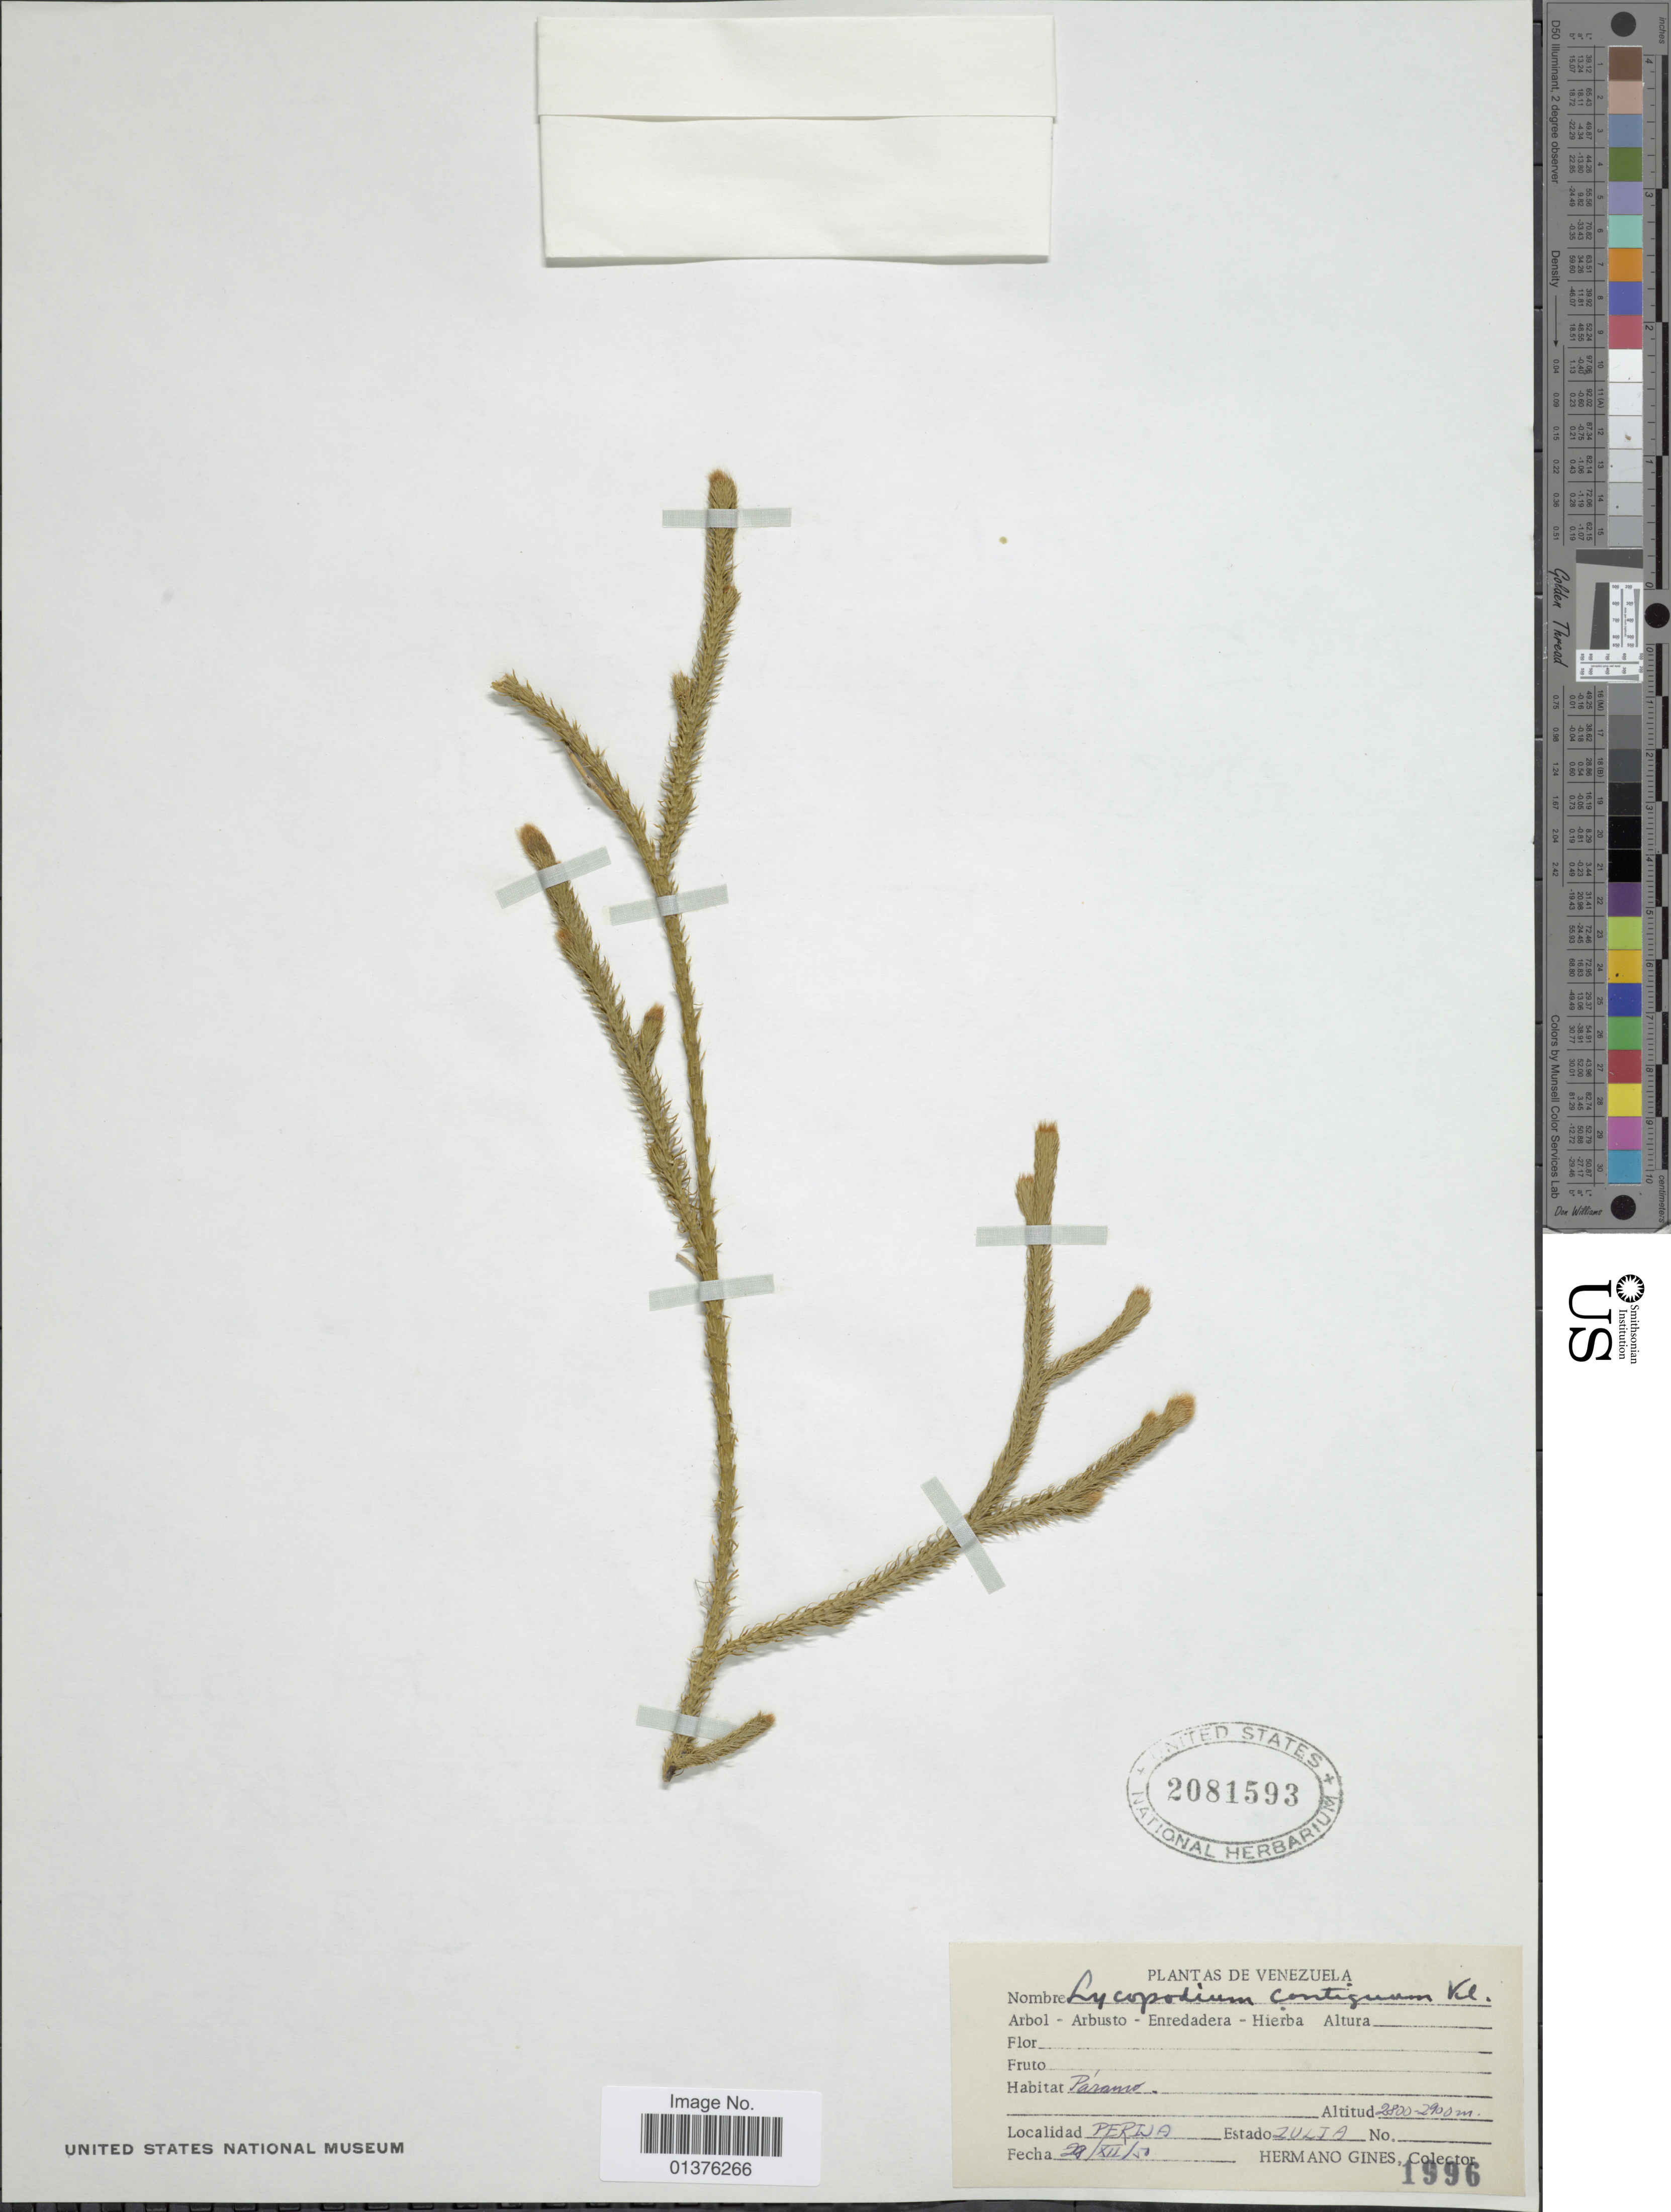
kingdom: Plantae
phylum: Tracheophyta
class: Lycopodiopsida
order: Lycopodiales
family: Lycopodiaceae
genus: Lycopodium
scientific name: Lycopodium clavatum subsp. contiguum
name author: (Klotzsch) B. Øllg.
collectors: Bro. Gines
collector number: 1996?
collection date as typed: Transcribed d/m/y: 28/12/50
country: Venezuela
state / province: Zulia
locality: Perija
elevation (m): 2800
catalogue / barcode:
==*==
• _作業内容_: 上のすべてのエントリについて、項目名「collection date as typed」を「collection date」に改め、ほかは一切変えずに各行を書き出してください。画像は回答に含めないでください。

• _回答_:
kingdom: Plantae
phylum: Tracheophyta
class: Lycopodiopsida
order: Lycopodiales
family: Lycopodiaceae
genus: Lycopodium
scientific name: Lycopodium clavatum subsp. contiguum
name author: (Klotzsch) B. Øllg.
collectors: Bro. Gines
collector number: 1996?
collection date: Transcribed d/m/y: 28/12/50
country: Venezuela
state / province: Zulia
locality: Perija
elevation (m): 2800
catalogue / barcode:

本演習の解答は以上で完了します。